Deb Gurofsky from MediaPulse nailed it with her analogy: social media is a one-night stand; while TV builds long-term relationships. Her presentation was so strong, we're taking it to Future TV Global! (I think the world needs to see her one-time social media purchases.)

Social media - no memories, no connections, no commitments. Deb Gurofsky in action. 

On measurement, the new Numeris CEO, Alicia Olson-Keating, delivered a perfectly timed overview of their new vision and tools. Years in the making, Numeris is finally addressing the reality of digital fragmentation.

Even long-time critics in the room said they are optimistic. The agency leaders were extremely impressed with this presentation and the new services coming to the market.

It was a strong statement and perfectly timed. Alicia, having worked in Australia, noted that they delivered it there via a "MOC", and there's no reason the same can't be done in Canada.

We wrapped with four top agency leaders who did a brilliant job tackling the hard questions. They were frank, honest, and very much aligned on one key point: AI platforms could benefit TV, but only if the inputs are strong.

My concern is that big platforms will game these systems as effectively as they've gamed clients for years. Can broadcasters really out-data them? Time will tell.

Agency CEOs - WPP, OMD, Publicis and Horizon Media

The agencies stressed humans will still play a role in decisions—perhaps that's the real problem. Too much bias, too much personal consumption feeding into planning decisions (anyone up for an anecdote about what my kids watch?).

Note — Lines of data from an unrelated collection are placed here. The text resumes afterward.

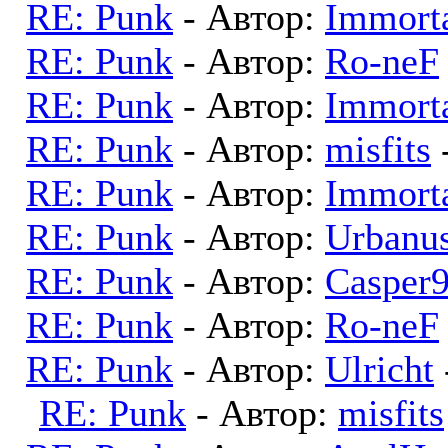
RE: Punk
- Автор:
Immort
RE: Punk
- Автор:
Ro-neF
RE: Punk
- Автор:
Immort
RE: Punk
- Автор:
misfits
RE: Punk
- Автор:
Immort
RE: Punk
- Автор:
Urbanu
RE: Punk
- Автор:
Casper
RE: Punk
- Автор:
Ro-neF
RE: Punk
- Автор:
Ulricht
RE: Punk
- Автор:
misfits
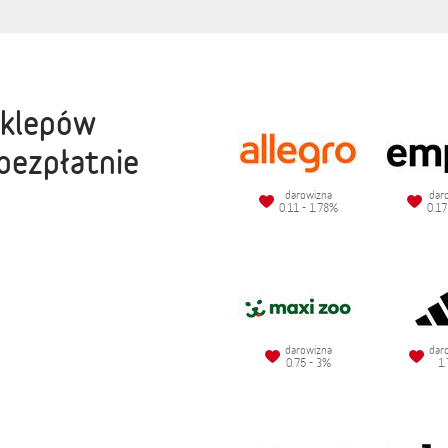
sklepów
bezpłatnie
darowizna
dar
0.11 - 1.78%
0.17
darowizna
dar
0.75 - 3%
1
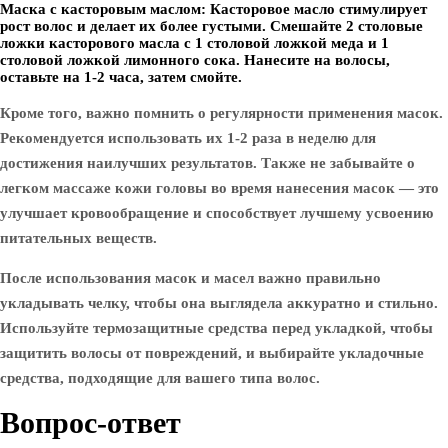
Маска с касторовым маслом:
Касторовое масло стимулирует
рост волос и делает их более густыми. Смешайте 2 столовые
ложки касторового масла с 1 столовой ложкой меда и 1
столовой ложкой лимонного сока. Нанесите на волосы,
оставьте на 1-2 часа, затем смойте.
Кроме того, важно помнить о регулярности применения масок.
Рекомендуется использовать их 1-2 раза в неделю для
достижения наилучших результатов. Также не забывайте о
легком массаже кожи головы во время нанесения масок — это
улучшает кровообращение и способствует лучшему усвоению
питательных веществ.
После использования масок и масел важно правильно
укладывать челку, чтобы она выглядела аккуратно и стильно.
Используйте термозащитные средства перед укладкой, чтобы
защитить волосы от повреждений, и выбирайте укладочные
средства, подходящие для вашего типа волос.
Вопрос-ответ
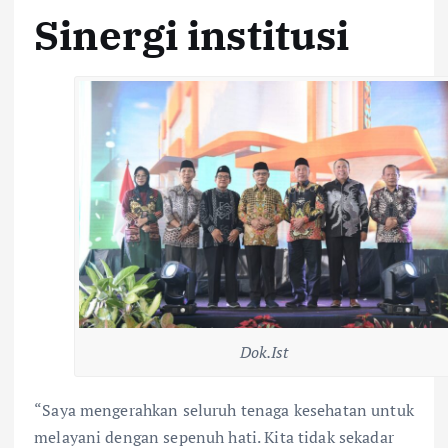
Sinergi institusi
Dok.Ist
“Saya mengerahkan seluruh tenaga kesehatan untuk
melayani dengan sepenuh hati. Kita tidak sekadar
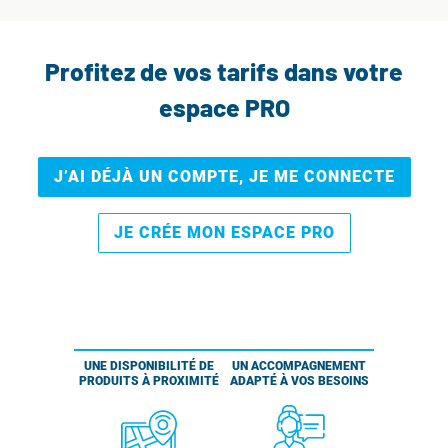
Profitez de vos tarifs dans votre
espace PRO
J’AI DÉJÀ UN COMPTE, JE ME CONNECTE
JE CRÉE MON ESPACE PRO
UNE DISPONIBILITÉ DE
UN ACCOMPAGNEMENT
PRODUITS À PROXIMITÉ
ADAPTÉ À VOS BESOINS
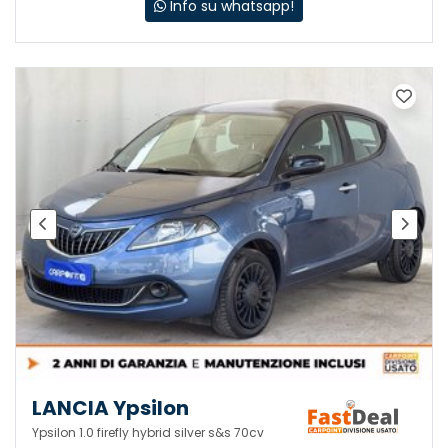
Info su whatsapp!
LANCIA Ypsilon
Ypsilon 1.0 firefly hybrid silver s&s 70cv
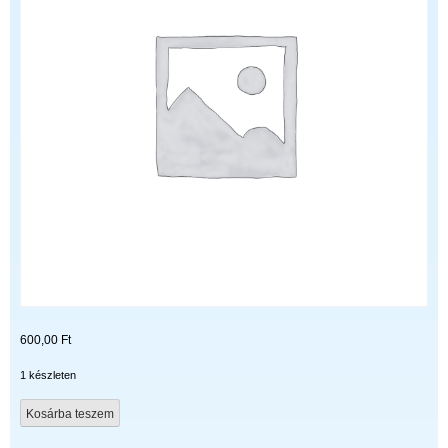
600,00
Ft
1 készleten
Sorkimenők
Kosárba teszem
-
bontott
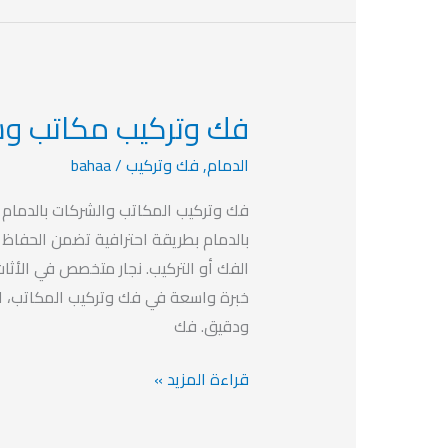
فك وتركيب مكاتب وش
فك
وتركيب
الدمام
,
فك وتركيب
/
bahaa
مكاتب
وشركات
فك وتركيب المكاتب والشركات بالدمام 
بالدمام
بالدمام بطريقة احترافية تضمن الحفاظ 
الفك أو التركيب. نجار متخصص في الأثاث
خبرة واسعة في فك وتركيب المكاتب، الك
ودقيق. فك
قراءة المزيد »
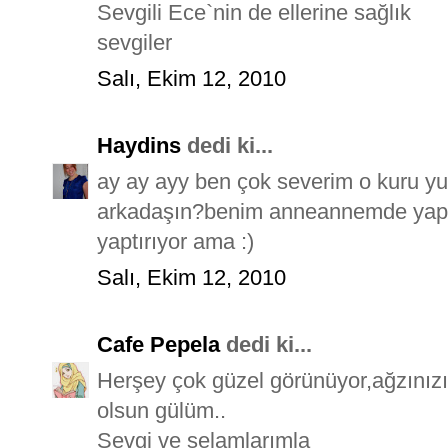
Sevgili Ece`nin de ellerine sağlık
sevgiler
Salı, Ekim 12, 2010
Haydins
dedi ki...
ay ay ayy ben çok severim o kuru yuf
arkadaşın?benim anneannemde yapa
yaptırıyor ama :)
Salı, Ekim 12, 2010
Cafe Pepela
dedi ki...
Herşey çok güzel görünüyor,ağzınız
olsun gülüm..
Sevgi ve selamlarımla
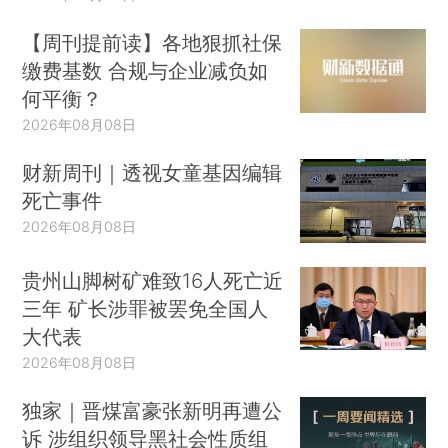
【周刊提前读】各地狠抓社保
缴费基数 合规与企业减负如
何平衡？
2026年08月08日
财新周刊｜透视女童基因编辑
死亡事件
2026年08月08日
贵州山脚树矿难致16人死亡近
三年 矿长涉罪被罢免全国人
大代表
2026年08月08日
独家｜晋煤富豪张新明再遭公
诉 涉组织领导黑社会性质组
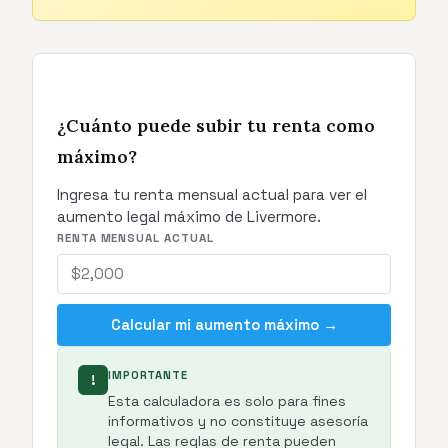
¿Cuánto puede subir tu renta como
máximo?
Ingresa tu renta mensual actual para ver el
aumento legal máximo de Livermore.
RENTA MENSUAL ACTUAL
Calcular mi aumento máximo →
IMPORTANTE
!
Esta calculadora es solo para fines
informativos y no constituye asesoría
legal. Las reglas de renta pueden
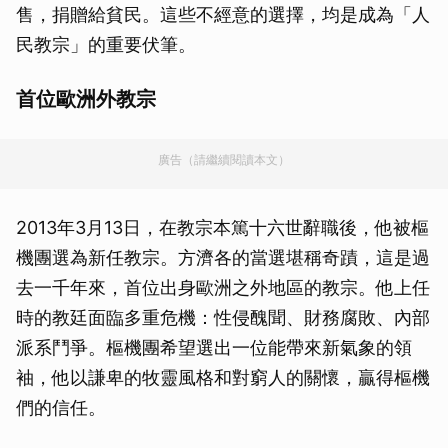
售，捐贈給貧民。這些不經意的選擇，均是成為「人
民教宗」的重要伏筆。
首位歐洲外教宗
廣告（請繼續閱讀本文）
2013年3月13日，在教宗本篤十六世辭職後，他被樞
機團選為新任教宗。方濟各的當選堪稱奇蹟，這是過
去一千年來，首位出身歐洲之外地區的教宗。他上任
時的教廷面臨多重危機：性侵醜聞、財務腐敗、內部
派系鬥爭。樞機團希望選出一位能帶來新氣象的領
袖，他以謙卑的牧靈風格和對窮人的關懷，贏得樞機
們的信任。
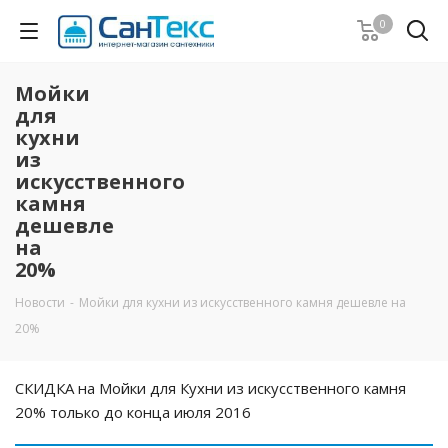
0
Мойки
для
кухни
из
искусственного
камня
дешевле
на
20%
Новости
-
Мойки для кухни из искусственного камня дешевле на
20%
СКИДКА на Мойки для Кухни из искусственного камня
20% только до конца июля 2016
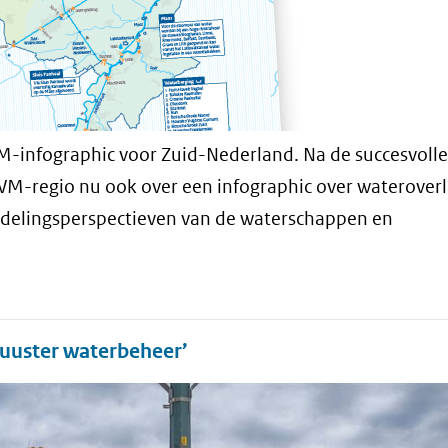
-infographic voor Zuid-Nederland. Na de succesvolle
WM-regio nu ook over een infographic over wateroverl
ndelingsperspectieven van de waterschappen en
uuster waterbeheer’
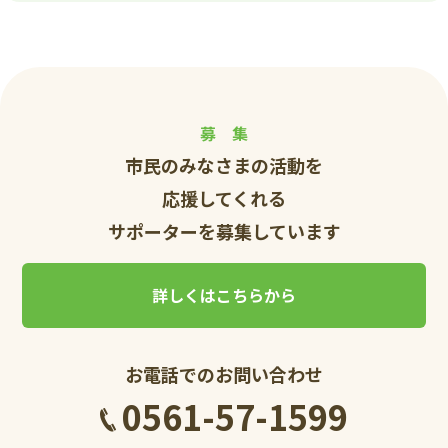
募 集
市民のみなさまの活動を
応援してくれる
サポーターを募集しています
詳しくはこちらから
お電話でのお問い合わせ
0561-57-1599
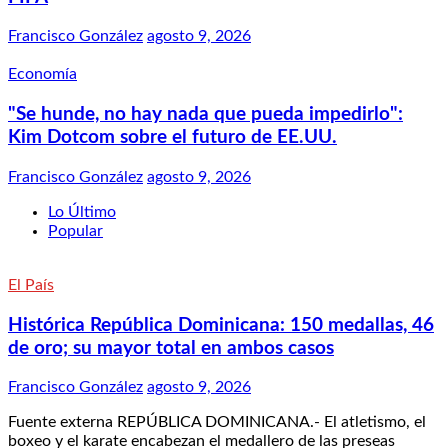
Francisco González
agosto 9, 2026
Economía
"Se hunde, no hay nada que pueda impedirlo":
Kim Dotcom sobre el futuro de EE.UU.
Francisco González
agosto 9, 2026
Lo Último
Popular
El País
Histórica República Dominicana: 150 medallas, 46
de oro; su mayor total en ambos casos
Francisco González
agosto 9, 2026
Fuente externa REPÚBLICA DOMINICANA.- El atletismo, el
boxeo y el karate encabezan el medallero de las preseas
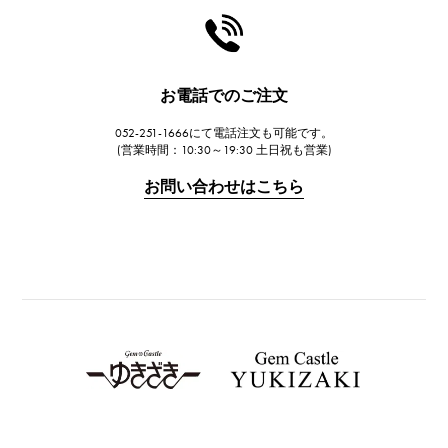
HARRY WINSTON
ハリー・ウィンストン
JAEGER LE COULTRE
ジャガー・ルクルト
お電話でのご注文
IWC
052-251-1666にて電話注文も可能です。
IWC
(営業時間：10:30～19:30 土日祝も営業)
PANERAI
お問い合わせはこちら
パネライ
BREITLING
ブライトリング
TAG HEUER
タグ・ホイヤー
Van Cleef & Arpels
ヴァンクリーフ&アーペル
HERMES
エルメス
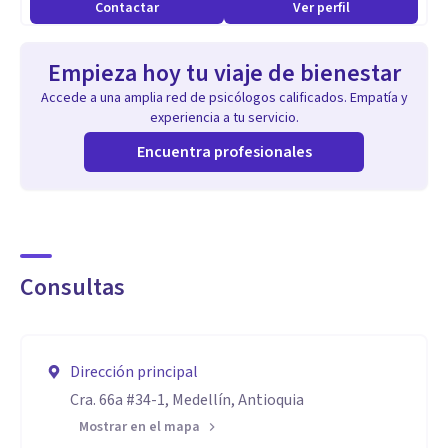
Contactar
Ver perfil
interpretar sus síntomas.
Empieza hoy tu viaje de bienestar
Accede a una amplia red de psicólogos calificados. Empatía y
experiencia a tu servicio.
Encuentra profesionales
Consultas
Dirección principal
Cra. 66a #34-1, Medellín, Antioquia
Mostrar en el mapa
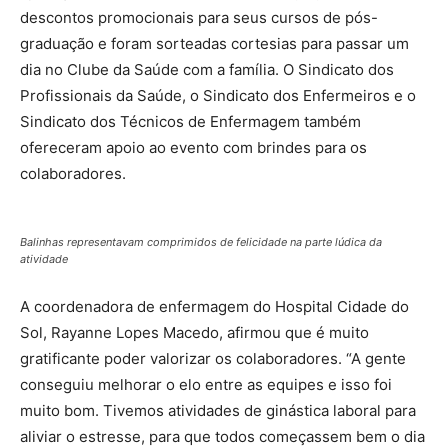
descontos promocionais para seus cursos de pós-
graduação e foram sorteadas cortesias para passar um
dia no Clube da Saúde com a família. O Sindicato dos
Profissionais da Saúde, o Sindicato dos Enfermeiros e o
Sindicato dos Técnicos de Enfermagem também
ofereceram apoio ao evento com brindes para os
colaboradores.
Balinhas representavam comprimidos de felicidade na parte lúdica da
atividade
A coordenadora de enfermagem do Hospital Cidade do
Sol, Rayanne Lopes Macedo, afirmou que é muito
gratificante poder valorizar os colaboradores. “A gente
conseguiu melhorar o elo entre as equipes e isso foi
muito bom. Tivemos atividades de ginástica laboral para
aliviar o estresse, para que todos começassem bem o dia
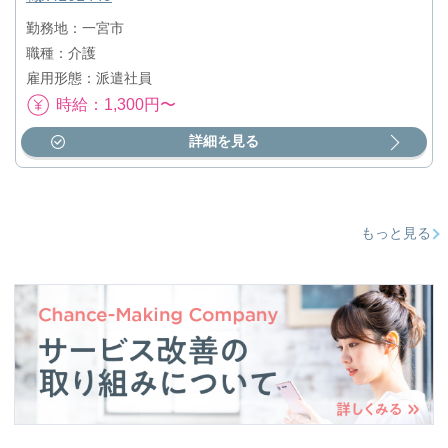
勤務地：一宮市
職種：介護
雇用形態：派遣社員
時給：1,300円〜
詳細を見る
もっと見る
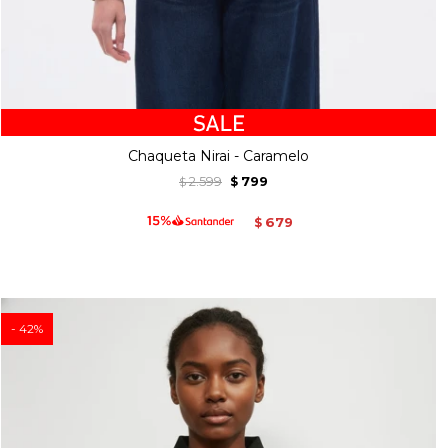
Chaqueta Nirai - Caramelo
2.599
799
$
$
679
$
42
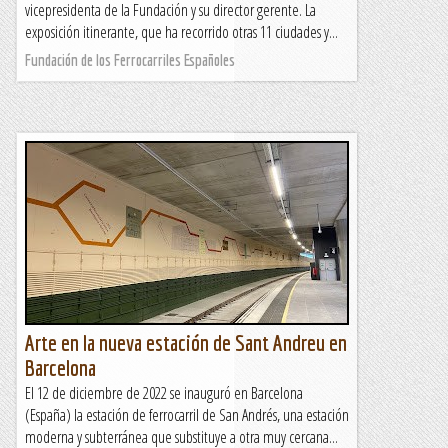
vicepresidenta de la Fundación y su director gerente. La
exposición itinerante, que ha recorrido otras 11 ciudades y...
Fundación de los Ferrocarriles Españoles
Arte en la nueva estación de Sant Andreu en
Barcelona
El 12 de diciembre de 2022 se inauguró en Barcelona
(España) la estación de ferrocarril de San Andrés, una estación
moderna y subterránea que substituye a otra muy cercana...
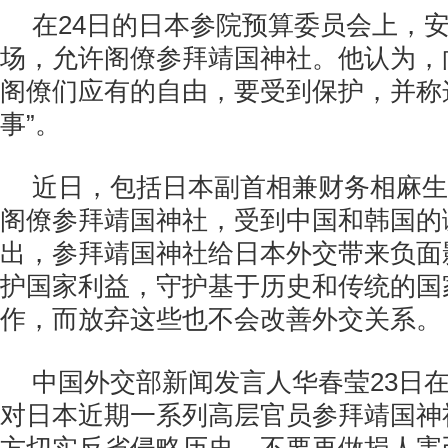
在24日的日本参院预算委员会上，
场，允许阁僚参拜靖国神社。他认为，
阁僚们应有的自由，要受到保护，并称
事”。
近日，包括日本副首相兼财务相麻生
阁僚参拜靖国神社，受到中国和韩国的
出，参拜靖国神社给日本外交带来负面
护国家利益，守护基于历史和传统的国
作，而放弃这些也不会改善外交关系。
中国外交部新闻发言人华春莹23日
对日本近期一系列高层官员参拜靖国神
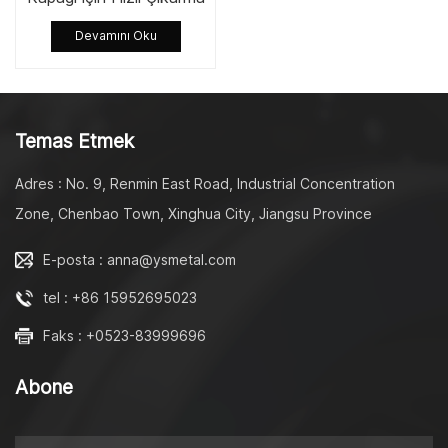
Menteşesi
Devamını Oku
Temas Etmek
Adres : No. 9, Renmin East Road, Industrial Concentration
Zone, Chenbao Town, Xinghua City, Jiangsu Province
E-posta : anna@ysmetal.com
tel : +86 15952695023
Faks : +0523-83999696
Abone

Maybe, just maybe, AI will finally cut through the noise and force the industry to follow the data, where linear TV's ROI is impossible to ignore.

Thanks for your support. Mark your calendars for September 30th, and we'll see you all next year.

Justin Lebbon

Justin founded Hubble Media, the company behind the world-renowned TV advertising strategy conference series, Future TV Advertising Forum. At Hubble Media, he also led the launch and growth of the Connected TV World Summit and Videonet, a platform for TV industry news and strategic insight. Having evolved into a highly respected international conference, networking, and publishing organisation, Hubble Media merged with Mediatel in 2016 to form Mediatel Events Ltd.

Mediatel Events was later acquired by Adwanted Group, where Justin now acts as a consultant. He continues to spearhead sold-out conferences in Sydney, London, and Toronto, and hosts exclusive, invite-only gatherings under the Pathfinders brand. These events are known for their sharp focus on the opportunities and challenges created by industry disruption.

Justin is an accomplished chair and host, regularly invited to lead sessions, panels, and bespoke private forums at industry events worldwide. He also invests in and advises various adtech firms, helping them launch and expand into global markets. And finally, he remains an active voice in the industry—writing and commenting on the space he’s spent his entire adult life working in.